San Diego. Frank Macchiano es un sesentón que madruga
para vender cebo a los pescadores (tras un desayuno calculado con precisión
patológica para demostrar lo meticuloso del buen señor). Luego se permite un
ratito de surf en compañía de un amigo, policía del FBI próximo a la
jubilación ("la hora de los caballeros", que ha dado título hace bien poco a una nueva novela de este autor) y completa la mañana con su negocio de suministro y limpieza de
mantelería a restaurantes. La tarde la dedica al alquiler de inmuebles. Y la
noche, de vez en cuando, a retozar con su amiga/amante. Frank está separado,
aunque mantiene cierta relación con su ex, y tiene una hija que va a comenzar a
estudiar.
Tan idílico panorama tiene una función: contrastar con la
que se le viene encima. Cuanto más tenga que perder el protagonista, más
angustia, más tensión. Pues vale. No es un recurso difícil.
¿Y qué es lo que ocurre? Que de pronto alguien recurre a
Frank para un apaño mafioso, porque Frank, en el pasado, fue Frankie Machine. Un
mafioso. Y ahora, vaya por Dios, alguien quiere liquidarlo.
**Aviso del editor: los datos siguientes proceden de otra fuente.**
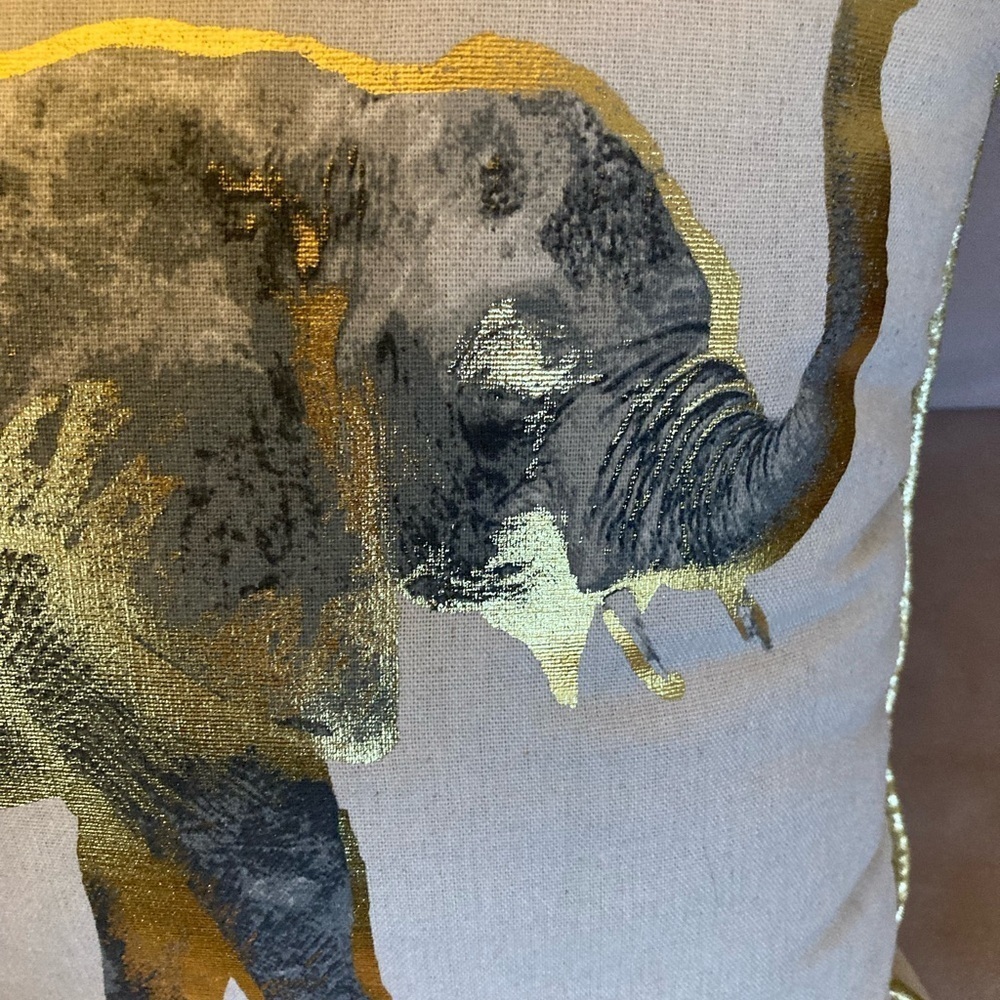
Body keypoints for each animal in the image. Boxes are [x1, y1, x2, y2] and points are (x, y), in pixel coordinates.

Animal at [0, 2, 912, 997]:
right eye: (502, 414)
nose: (886, 21)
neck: (326, 147)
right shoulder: (77, 554)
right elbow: (259, 845)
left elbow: (147, 893)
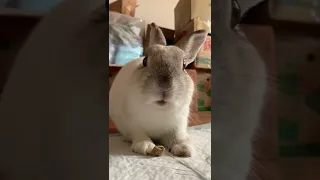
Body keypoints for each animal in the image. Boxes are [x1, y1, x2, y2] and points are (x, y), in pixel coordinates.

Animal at [109, 22, 206, 158]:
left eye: (184, 66)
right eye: (145, 61)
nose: (164, 88)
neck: (159, 109)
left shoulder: (178, 126)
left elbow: (177, 137)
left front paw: (184, 149)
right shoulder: (133, 124)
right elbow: (140, 135)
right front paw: (146, 146)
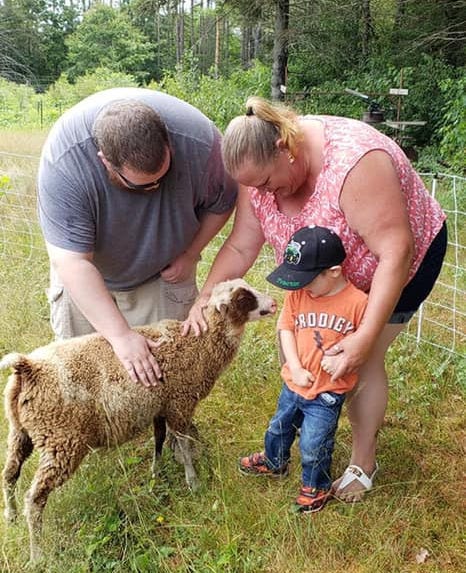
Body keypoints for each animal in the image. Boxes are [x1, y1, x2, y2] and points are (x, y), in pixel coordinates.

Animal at [0, 280, 276, 560]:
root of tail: (27, 367)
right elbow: (184, 445)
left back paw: (11, 516)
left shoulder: (160, 406)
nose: (274, 303)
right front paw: (194, 482)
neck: (199, 344)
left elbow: (159, 440)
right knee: (34, 498)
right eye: (243, 298)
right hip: (62, 441)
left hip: (21, 432)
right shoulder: (180, 404)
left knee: (9, 474)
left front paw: (156, 473)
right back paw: (37, 554)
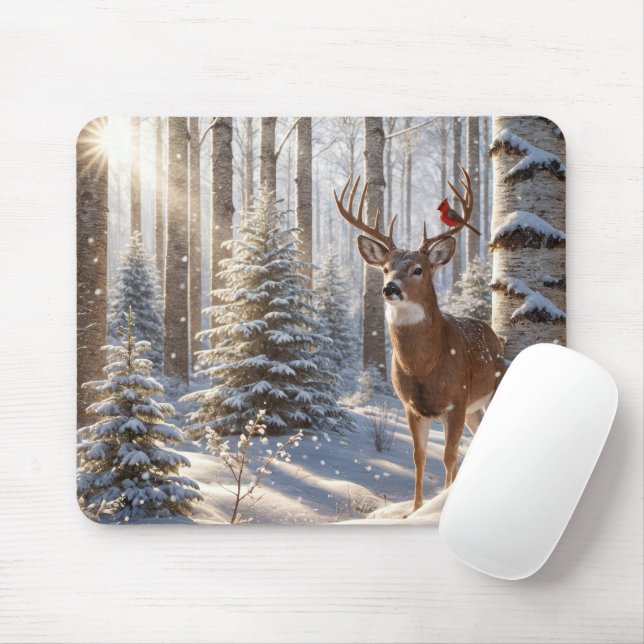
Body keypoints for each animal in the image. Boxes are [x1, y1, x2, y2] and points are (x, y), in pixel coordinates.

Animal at [334, 165, 506, 512]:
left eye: (418, 269)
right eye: (385, 268)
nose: (390, 288)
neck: (425, 367)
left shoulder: (456, 401)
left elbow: (449, 456)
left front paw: (438, 504)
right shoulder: (411, 408)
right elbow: (419, 457)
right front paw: (414, 510)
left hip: (487, 394)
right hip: (473, 410)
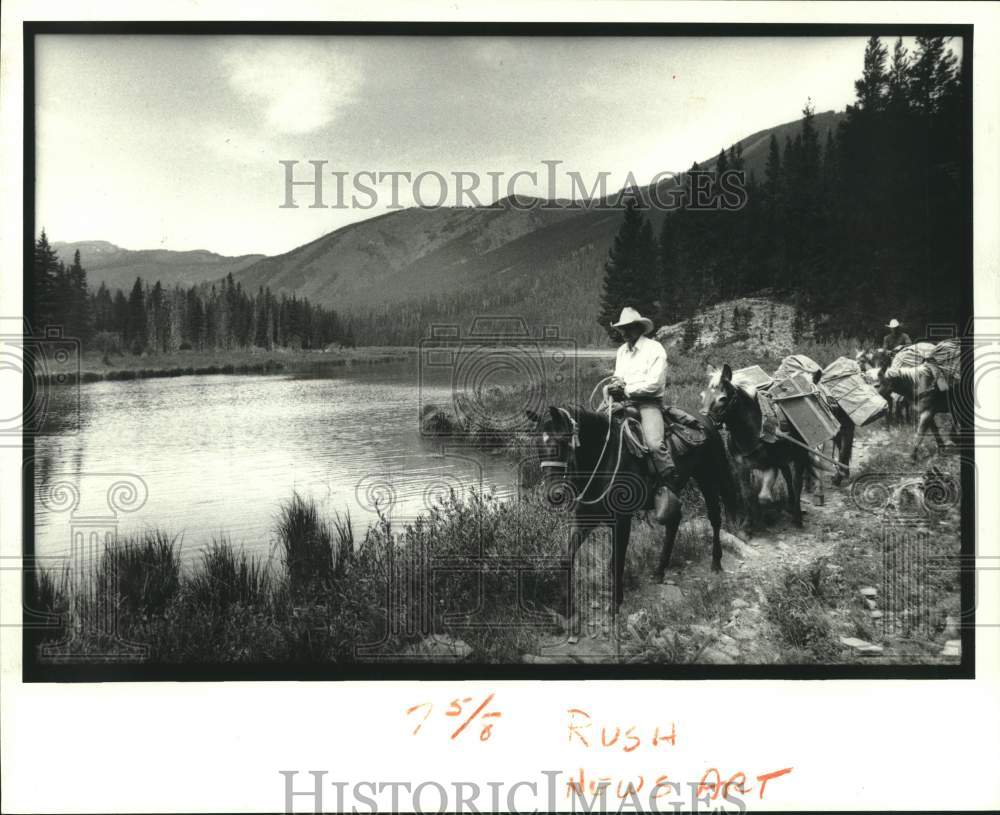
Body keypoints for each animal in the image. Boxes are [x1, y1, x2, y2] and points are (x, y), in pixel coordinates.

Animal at [528, 404, 740, 640]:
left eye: (563, 441)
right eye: (536, 443)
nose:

Frank no sabe quién ni por qué se lo quiere cargar, con
lo tranquilo que vivía él, y emprende una huída que solo finalizará si es capaz
de aclarar quién quiere matarlo. O, más aún, si le da matarile. Y para averiguarlo
se dedica a recordar toda su vida como mafioso.
La novela va así saltando de la huía-búsqueda al pasado.
Y así sabemos que Frankie Machine era un mafiosete de octava categoría. Un
sicario. En su haber cuenta con un buen número de muertes que casi
son presentadas como “gajes del oficio”. Y en ese mundo hay lealtades, pero no
tantas ni tan fuertes como todos querrían. Eso sí: por alguna extraña razón
Frankie es una leyenda (aunque ninguna de las actuaciones que rememora justifica
que se le considere más que un matón), y el autor lo corrobora ofreciendo toda la
lista de habilidades y precauciones con que pretende hacer pasar a Frankie por
un experto en malas artes.
El entorno, además, es el de una mafia en descomposición,
reducida a la mínima expresión y plagada de incompetentes. Una mafia cuya
evolución queda retratada en el recorrido desde el recuerdo hasta el presente.
La novela es entretenida, pero le falta chispa. Frank es “el
bueno”; sin embargo ni es lo bastante agradable como para que el lector le perdone
su pasado, ni este es presentado de la forma necesaria para que el lector se moleste en recriminárselo. El
resultado, un personaje cuya suerte importa tres pimientos al lector. Y más
porque esa suerte es bastante previsible: cuando solo hay un protagonista puede
apostarse a que va a superar cuantos problemas le salgan al paso, lo que reduce
la intriga a saber cómo es el final. Porque además los personajes tampoco son
interesantes. Demasiado planos, demasiado estereotipados algunos de ellos, y
demasiado previsible la intervención de unos cuantos.
El ritmo de la novela es sostenido, con capítulos muy
cortos, a veces de una sola página, que hacen que se avance rápido, y que
producen la engañosa sensación de “estar devorando” el texto. Solo hay un
capítulo demasiado largo, que se hace pesado, y al final se llega sin
sobresaltos literarios, aunque violencia hay en cada página.
Y el final... Bueno... El final es un final peliculero,
muy peliculero, en el peor sentido. Lo que ocurre es previsible, y hasta los “golpes
de efecto” son tradicionales. Pero lo peor de lo peor, lo horroroso, son las
dos páginas finales. El desenlace ganaría bastante si no estuvieran, porque
recuerda a los más inocentones finales del cine americano hecho en serie donde
no se puede lastimar la fidelidad del espectador hacia el “héroe”.
Una novela sobre las mafias americanas de la costa oeste
entretenida y poco más. Aunque los forofos de las puestas en escena de corte
mafioso quizá encuentren algún atractivo.